Against this backdrop, Black Opal cofounders Bishop and Tanghal had already secured $55 million, largely from institutional investors, toward their $75 million target. But, as institutions grew skittish, the duo pivoted, tapping a pool of high-net-worth women. When the fund opened to individual investors outside their immediate network in late 2023, Bishop and Tanghal were overwhelmed with the positive response, especially among high-net-worth female individual investors.
By emphasizing healthcare’s resilience and urgency, they positioned their strategy as both mission-driven and a hedge against macroeconomic uncertainty—ultimately raising an additional $8 million through Ellevest and the Women of the World Endowment platforms.
Investing In Healthcare Innovation At The Intersection of Frontier Technology
Black Opal focuses on four areas of healthcare—diagnosis, delivery, drug discovery, and defense of data—its so-called 4D strategy. The firm aligns its investments with the United Nations’ Sustainable Development Goals, targeting inequities in access, affordability, and quality of care. “Solving unsolved problems in healthcare requires new tools,” Tanghal explained. “When you combine deep tech with clinical expertise, you create system change.” That philosophy has shaped the firm’s portfolio.

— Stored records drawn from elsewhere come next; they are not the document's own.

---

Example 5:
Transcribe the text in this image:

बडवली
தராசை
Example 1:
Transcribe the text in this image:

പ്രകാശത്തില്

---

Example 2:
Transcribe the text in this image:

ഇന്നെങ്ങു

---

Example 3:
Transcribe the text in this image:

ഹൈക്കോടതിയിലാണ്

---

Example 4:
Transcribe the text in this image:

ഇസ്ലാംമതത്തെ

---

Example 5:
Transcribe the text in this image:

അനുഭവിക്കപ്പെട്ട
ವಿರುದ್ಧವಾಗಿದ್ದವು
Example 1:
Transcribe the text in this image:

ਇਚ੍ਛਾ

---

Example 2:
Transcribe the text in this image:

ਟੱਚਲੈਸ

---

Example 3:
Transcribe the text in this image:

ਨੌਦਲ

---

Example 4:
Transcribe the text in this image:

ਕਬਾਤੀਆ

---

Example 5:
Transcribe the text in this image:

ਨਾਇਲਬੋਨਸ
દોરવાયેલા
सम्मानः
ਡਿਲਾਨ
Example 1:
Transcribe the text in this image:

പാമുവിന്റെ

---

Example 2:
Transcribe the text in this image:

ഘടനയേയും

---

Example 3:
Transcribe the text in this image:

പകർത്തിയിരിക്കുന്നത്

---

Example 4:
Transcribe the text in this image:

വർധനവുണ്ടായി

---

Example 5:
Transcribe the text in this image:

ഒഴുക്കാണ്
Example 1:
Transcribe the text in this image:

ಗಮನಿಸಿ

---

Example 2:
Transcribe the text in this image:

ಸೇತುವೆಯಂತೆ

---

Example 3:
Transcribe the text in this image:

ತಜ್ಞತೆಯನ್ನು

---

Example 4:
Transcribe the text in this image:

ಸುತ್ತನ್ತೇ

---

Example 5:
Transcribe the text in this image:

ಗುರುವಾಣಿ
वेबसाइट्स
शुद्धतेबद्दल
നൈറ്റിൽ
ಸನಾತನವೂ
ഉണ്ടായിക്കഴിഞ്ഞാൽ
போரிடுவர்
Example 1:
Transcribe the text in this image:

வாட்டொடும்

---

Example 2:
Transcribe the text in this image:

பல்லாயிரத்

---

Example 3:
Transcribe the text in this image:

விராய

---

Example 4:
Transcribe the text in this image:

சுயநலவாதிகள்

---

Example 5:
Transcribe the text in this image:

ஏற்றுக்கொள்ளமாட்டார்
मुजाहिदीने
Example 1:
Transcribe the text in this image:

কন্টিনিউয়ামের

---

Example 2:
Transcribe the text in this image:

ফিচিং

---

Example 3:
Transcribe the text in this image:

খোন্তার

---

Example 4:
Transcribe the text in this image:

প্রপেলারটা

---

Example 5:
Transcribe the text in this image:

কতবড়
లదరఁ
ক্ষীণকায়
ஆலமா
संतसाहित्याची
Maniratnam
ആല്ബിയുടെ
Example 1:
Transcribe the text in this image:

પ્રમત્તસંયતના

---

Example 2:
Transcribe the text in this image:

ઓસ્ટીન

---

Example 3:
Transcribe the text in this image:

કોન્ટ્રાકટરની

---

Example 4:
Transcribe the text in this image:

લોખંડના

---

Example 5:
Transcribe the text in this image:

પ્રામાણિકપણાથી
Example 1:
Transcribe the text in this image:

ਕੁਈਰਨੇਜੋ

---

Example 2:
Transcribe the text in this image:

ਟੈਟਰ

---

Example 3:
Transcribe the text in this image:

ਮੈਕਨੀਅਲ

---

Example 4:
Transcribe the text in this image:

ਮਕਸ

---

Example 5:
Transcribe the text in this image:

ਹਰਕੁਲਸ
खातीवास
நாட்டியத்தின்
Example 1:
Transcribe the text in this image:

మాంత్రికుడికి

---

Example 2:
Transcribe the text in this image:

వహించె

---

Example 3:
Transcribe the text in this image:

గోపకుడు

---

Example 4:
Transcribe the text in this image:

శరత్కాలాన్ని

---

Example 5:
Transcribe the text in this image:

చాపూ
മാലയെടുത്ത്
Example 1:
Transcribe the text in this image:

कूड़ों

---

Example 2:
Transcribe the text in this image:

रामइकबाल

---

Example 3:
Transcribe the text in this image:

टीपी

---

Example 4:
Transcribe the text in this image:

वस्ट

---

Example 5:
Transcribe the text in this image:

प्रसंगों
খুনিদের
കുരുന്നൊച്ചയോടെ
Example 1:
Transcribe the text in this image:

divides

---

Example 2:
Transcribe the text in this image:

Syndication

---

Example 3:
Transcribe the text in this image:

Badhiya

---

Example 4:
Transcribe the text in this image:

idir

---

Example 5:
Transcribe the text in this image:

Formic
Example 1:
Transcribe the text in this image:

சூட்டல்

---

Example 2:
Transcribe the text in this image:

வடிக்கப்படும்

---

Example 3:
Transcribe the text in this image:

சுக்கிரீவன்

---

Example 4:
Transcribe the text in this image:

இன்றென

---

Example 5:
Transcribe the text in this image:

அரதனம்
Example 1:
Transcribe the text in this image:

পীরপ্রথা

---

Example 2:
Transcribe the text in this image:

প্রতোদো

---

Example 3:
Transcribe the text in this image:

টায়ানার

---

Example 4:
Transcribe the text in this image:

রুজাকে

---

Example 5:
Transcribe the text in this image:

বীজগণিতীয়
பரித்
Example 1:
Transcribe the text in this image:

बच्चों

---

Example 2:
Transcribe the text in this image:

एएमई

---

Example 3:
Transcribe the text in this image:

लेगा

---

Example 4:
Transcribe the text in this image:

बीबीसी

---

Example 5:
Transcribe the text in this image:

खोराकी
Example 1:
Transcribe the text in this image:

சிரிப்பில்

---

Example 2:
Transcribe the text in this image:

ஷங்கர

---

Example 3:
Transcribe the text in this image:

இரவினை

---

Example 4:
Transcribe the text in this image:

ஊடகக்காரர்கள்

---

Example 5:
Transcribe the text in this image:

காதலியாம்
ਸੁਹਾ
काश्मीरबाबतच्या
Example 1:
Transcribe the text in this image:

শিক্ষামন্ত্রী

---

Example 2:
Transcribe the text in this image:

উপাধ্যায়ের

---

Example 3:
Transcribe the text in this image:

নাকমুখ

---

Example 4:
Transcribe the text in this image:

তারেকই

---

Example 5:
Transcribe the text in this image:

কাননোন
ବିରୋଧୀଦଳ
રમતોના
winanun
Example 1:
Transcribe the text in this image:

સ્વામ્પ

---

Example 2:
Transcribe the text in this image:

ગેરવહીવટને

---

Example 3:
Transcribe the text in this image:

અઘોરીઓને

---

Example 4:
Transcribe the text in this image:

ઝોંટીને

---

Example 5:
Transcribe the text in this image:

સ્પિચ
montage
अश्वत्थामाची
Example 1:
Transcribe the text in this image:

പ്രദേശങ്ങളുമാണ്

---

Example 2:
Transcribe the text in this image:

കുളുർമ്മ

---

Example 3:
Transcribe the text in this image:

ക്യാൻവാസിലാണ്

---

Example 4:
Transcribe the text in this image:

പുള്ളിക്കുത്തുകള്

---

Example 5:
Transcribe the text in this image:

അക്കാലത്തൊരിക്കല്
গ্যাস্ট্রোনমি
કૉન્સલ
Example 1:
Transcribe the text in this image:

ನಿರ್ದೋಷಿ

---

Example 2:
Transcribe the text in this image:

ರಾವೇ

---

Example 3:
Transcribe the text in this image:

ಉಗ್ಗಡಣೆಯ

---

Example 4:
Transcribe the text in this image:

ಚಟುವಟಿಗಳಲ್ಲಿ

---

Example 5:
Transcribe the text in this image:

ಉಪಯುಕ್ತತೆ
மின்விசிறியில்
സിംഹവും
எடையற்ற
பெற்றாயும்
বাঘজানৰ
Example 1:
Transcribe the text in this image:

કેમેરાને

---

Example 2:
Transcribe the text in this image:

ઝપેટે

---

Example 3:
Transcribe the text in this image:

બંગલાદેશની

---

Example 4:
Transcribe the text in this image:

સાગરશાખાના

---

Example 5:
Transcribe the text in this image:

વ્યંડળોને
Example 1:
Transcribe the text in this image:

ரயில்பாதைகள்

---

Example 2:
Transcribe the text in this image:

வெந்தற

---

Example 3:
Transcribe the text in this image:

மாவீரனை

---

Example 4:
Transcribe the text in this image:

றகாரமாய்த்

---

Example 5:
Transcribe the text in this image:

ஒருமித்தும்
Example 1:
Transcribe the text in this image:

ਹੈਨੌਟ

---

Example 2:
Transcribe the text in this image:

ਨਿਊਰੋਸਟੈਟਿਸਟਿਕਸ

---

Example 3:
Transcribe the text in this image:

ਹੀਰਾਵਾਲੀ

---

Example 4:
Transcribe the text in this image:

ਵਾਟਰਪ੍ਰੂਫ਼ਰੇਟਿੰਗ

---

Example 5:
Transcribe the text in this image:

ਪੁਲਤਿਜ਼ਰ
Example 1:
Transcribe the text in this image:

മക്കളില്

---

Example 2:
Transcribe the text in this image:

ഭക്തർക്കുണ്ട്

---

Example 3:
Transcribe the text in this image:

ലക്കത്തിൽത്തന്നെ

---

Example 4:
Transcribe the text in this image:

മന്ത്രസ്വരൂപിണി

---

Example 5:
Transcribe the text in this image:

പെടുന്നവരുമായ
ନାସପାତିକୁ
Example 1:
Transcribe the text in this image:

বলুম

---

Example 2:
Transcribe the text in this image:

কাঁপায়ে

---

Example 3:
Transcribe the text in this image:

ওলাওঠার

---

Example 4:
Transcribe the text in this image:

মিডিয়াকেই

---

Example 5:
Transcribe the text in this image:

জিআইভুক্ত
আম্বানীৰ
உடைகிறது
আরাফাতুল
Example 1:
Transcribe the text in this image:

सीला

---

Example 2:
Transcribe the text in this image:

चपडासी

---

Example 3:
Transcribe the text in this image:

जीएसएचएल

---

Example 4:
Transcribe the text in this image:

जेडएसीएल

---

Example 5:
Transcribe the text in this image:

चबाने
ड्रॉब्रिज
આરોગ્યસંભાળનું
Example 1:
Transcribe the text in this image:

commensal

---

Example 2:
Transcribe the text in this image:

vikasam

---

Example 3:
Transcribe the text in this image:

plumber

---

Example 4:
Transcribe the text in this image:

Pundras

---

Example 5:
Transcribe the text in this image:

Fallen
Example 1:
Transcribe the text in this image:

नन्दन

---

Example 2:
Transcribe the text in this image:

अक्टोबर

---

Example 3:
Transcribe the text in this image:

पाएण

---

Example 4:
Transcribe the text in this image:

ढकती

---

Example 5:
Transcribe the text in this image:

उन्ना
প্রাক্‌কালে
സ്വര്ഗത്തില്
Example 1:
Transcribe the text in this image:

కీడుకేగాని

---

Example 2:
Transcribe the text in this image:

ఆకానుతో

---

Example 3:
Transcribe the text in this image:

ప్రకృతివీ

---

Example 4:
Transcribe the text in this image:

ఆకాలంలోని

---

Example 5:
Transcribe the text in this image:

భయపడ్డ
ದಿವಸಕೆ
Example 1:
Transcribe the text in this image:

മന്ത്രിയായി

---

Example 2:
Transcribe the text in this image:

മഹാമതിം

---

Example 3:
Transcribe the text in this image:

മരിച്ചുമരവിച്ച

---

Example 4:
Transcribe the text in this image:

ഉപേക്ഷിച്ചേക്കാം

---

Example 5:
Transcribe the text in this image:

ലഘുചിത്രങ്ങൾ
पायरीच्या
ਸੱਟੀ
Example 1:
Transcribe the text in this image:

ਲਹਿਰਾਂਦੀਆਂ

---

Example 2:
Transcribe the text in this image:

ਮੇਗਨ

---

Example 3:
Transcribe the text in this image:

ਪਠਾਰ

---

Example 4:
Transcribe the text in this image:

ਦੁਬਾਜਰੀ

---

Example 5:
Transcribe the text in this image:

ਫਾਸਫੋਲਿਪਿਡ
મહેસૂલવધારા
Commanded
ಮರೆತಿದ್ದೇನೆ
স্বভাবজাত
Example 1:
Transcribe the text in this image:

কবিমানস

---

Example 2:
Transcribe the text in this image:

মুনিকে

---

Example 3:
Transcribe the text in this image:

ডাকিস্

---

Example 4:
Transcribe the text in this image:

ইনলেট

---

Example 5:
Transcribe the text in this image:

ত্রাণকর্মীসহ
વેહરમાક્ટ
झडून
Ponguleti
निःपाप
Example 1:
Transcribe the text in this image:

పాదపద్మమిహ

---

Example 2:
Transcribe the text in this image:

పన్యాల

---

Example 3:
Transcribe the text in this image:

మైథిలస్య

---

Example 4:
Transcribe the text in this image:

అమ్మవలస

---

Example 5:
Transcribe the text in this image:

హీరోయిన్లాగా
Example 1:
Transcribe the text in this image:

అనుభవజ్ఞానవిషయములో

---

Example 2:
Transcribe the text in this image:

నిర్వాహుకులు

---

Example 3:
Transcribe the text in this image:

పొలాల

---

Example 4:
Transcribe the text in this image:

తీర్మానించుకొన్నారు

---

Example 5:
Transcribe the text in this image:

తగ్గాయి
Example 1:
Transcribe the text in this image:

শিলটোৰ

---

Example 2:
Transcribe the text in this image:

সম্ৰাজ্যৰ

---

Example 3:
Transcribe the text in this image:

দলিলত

Outpace Bio is developing AI-designed CAR-T therapies to target solid tumors, such as platinum-resistant ovarian cancer. Conceivable is building robotic IVF labs to expand access to fertility care. Empatica, a digital health company spun out of MIT, creates wearables and biomarkers that transform clinical trials and patient monitoring. And then there is FlyteHealth, a precision obesity-care startup co-founded by Dr. Katherine Saunders.
“We are proud to be Black Opal Ventures’ first portfolio company,” Saunders said. “Their investment brought deep industry expertise to support strategic decisions, commercialization, and our presence across the industry.” Institutional investors are also watching closely.
“As an investor in Fund I, we’ve seen Black Opal Ventures combine deep clinical insight with technical expertise to back founders improving patient outcomes and healthcare infrastructure,” said Alex Ellis, portfolio manager at Arjuna Capital. “We believe the partners’ complementary backgrounds across medical research, company building, and institutional investing give them a clear edge in sourcing and supporting category-defining companies.”
Women VCs Advance Healthcare Innovation
Black Opal Ventures is still young—officially launched in 2022—but its founders are already showing how women VCs can compete on equal terms. The stakes are clear: Women-only founded startups still receive less than 2% of U.S. venture funding, and women hold fewer than one in five VC decision-making seats. By anchoring its thesis at the nexus of frontier technology and healthcare innovation, the firm is aiming for more than returns—it’s pushing to reshape an industry that touches everyone. By backing founders at the cutting edge of science, Black Opal Ventures is proving that the future of healthcare and venture capital can be more inclusive, more innovative, and more impactful.